Hobby during Lockdown

Jared Arenas, Quality Control & Head Editor

The entire world went through a massive shift when it came to everyday life last year, and showed how much someone’s life could change in an instant. One day you could see large crowds of people bustling on the sidewalks and streets, and the next everyone is told to stay inside due to a pandemic putting everyone’s lives at risk. This decade so far has been made up of some of the biggest changes I’ve ever had in my life, and I only continue to venture deeper into unknown territory with each passing day now that I’ve officially entered my senior year. One positive change I’ve made that has come out of this situation however was deciding to pick up skateboarding, a hobby I’ve been intrigued in since early elementary school.

My memories with sports as a young kid weren’t exactly the most exciting or pleasurable. I played soccer from kindergarten to second grade, mainly because my sister did the exact same thing when she was growing up. I hated changing in front of teammates into my jersey, dealing with opponents that would always push me despite it being against the rules, and in general just being bad at the game, among other things. As each season passed, and as my teammates around me were growing in experience, I made less and less goals. By my penultimate season I made one, and by my last I made zero. So once again like my sister, I quit the sport and moved on.

All throughout elementary school, anytime I would catch sight of teenagers skating on the street sitting in the backseat of my family’s van, or see them on the out of place commercials for Disney XD, my mind would wander and think of how cool I would look doing the exact same thing, and how much I would prefer it over soccer. It wasn’t until the anime Sk8 the Infinity premiered back in the winter of this year however when my interest in the activity skyrocketed. That, combined with the idea of being stuck inside for over a year without any sort of physical activity prompted me to want to pick up a board and start practicing.
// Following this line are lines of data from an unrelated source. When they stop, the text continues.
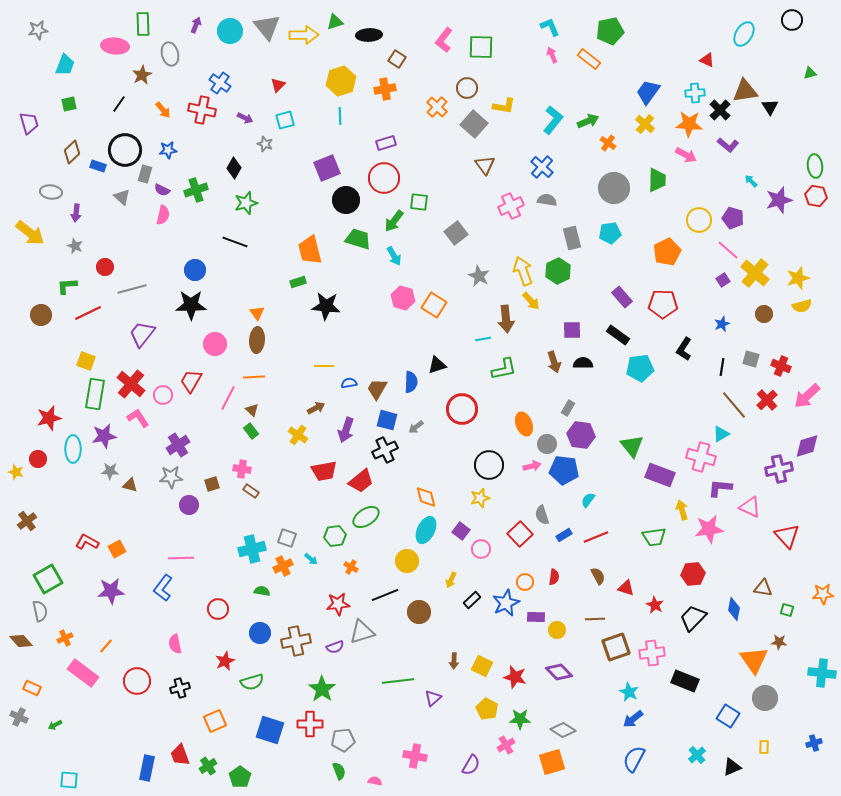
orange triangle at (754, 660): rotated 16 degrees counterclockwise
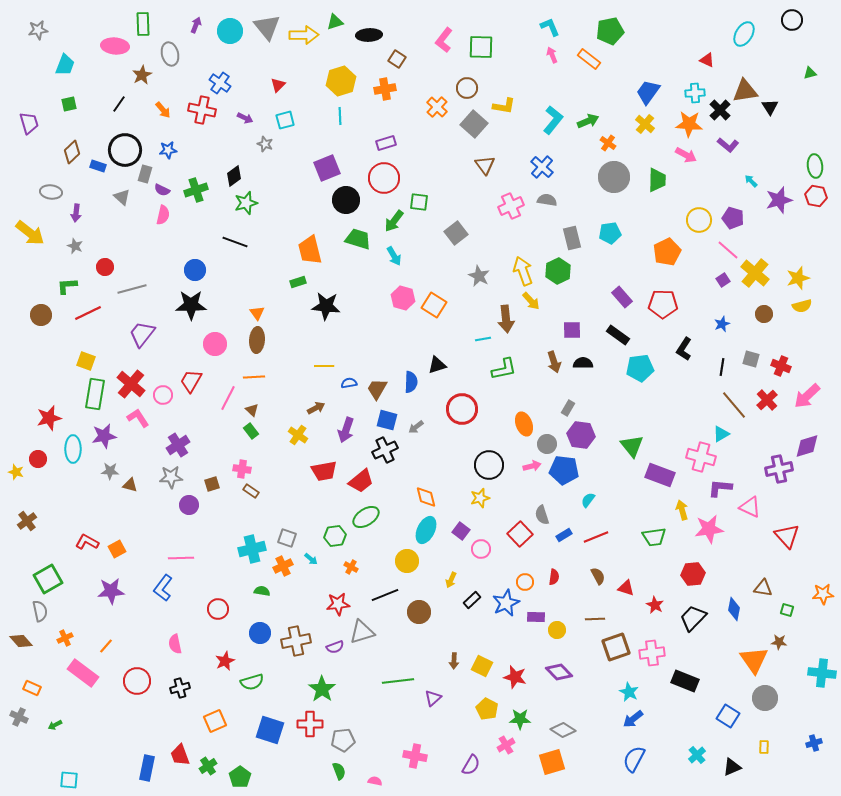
black diamond at (234, 168): moved 8 px down; rotated 25 degrees clockwise
gray circle at (614, 188): moved 11 px up
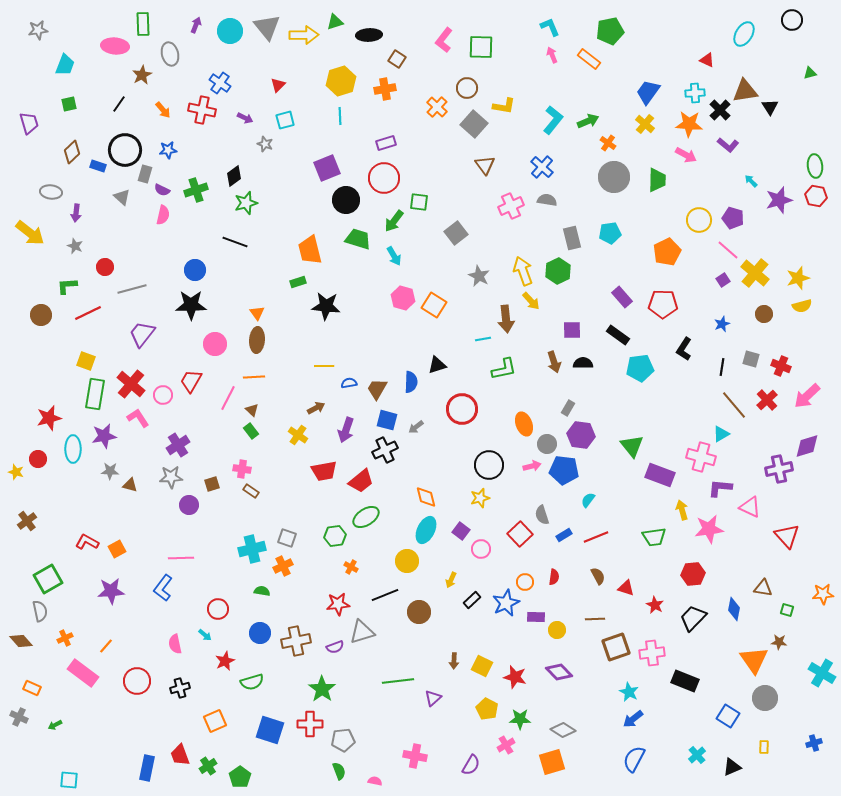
cyan arrow at (311, 559): moved 106 px left, 76 px down
cyan cross at (822, 673): rotated 24 degrees clockwise
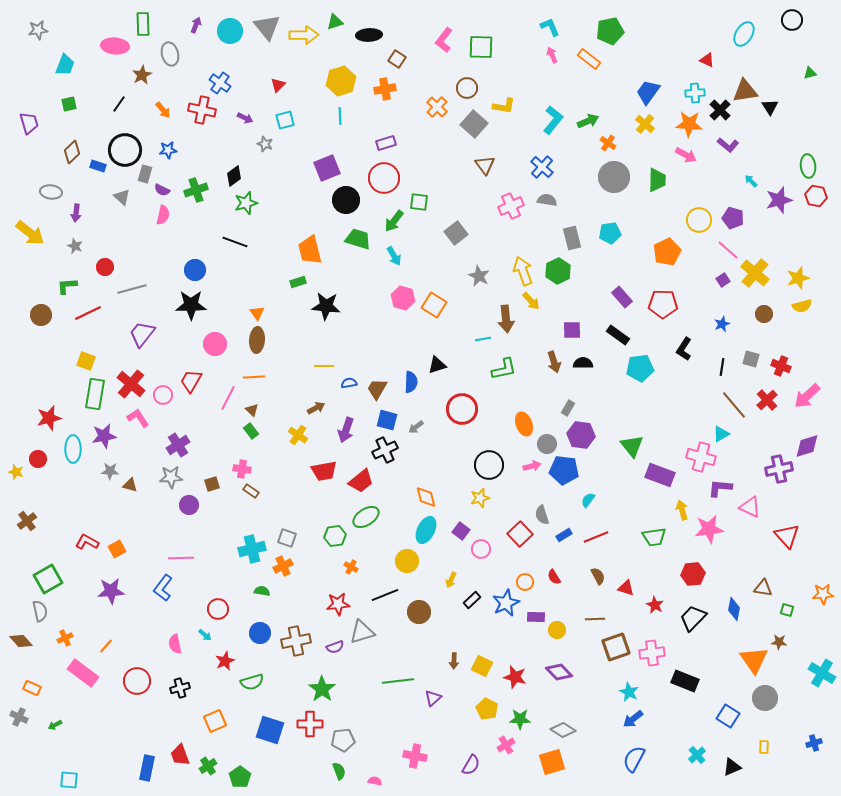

I began by searching in my sister’s garage for her old longboard that has since been abandoned- her words being mainly that she became disinterested after realizing the sport wasn’t for her. After that, I began by searching tutorials online of the basics of longboarding. To this day, the Braille Skateboarding channel on YouTube remains my favorite guide when it comes to learning the essentials of the sport. I’ve learned how to stand on the board while simultaneously not falling, how to stop on a curb without rolling backwards, and a few tricks like the Pop Shuvit.

As for where I started skateboarding, I began on the concrete pavement of my backyard, making it my priority to avoid any stray objects in the way such as our large wheelbarrow used to carry feed to our chickens and the picnic table saved mainly for special occasions. I realized soon after that the method wasn’t an ideal way to coach myself, so I gathered some wooden boards reserved from the worksite of my grandfather’s former boss and placed a makeshift surface on the grass to practice on. While it’s not necessarily ideal to make such a thing for myself, I still prefer it to going to a skatepark and potentially humiliating myself at my current skill level. I’ve already served enough anxiety-filled moments just practicing in the comfort of my own home; the feeling of my neighbors potentially peering through their windows only to see me falling at my own demise has me petrified more than anything else surrounding the sport.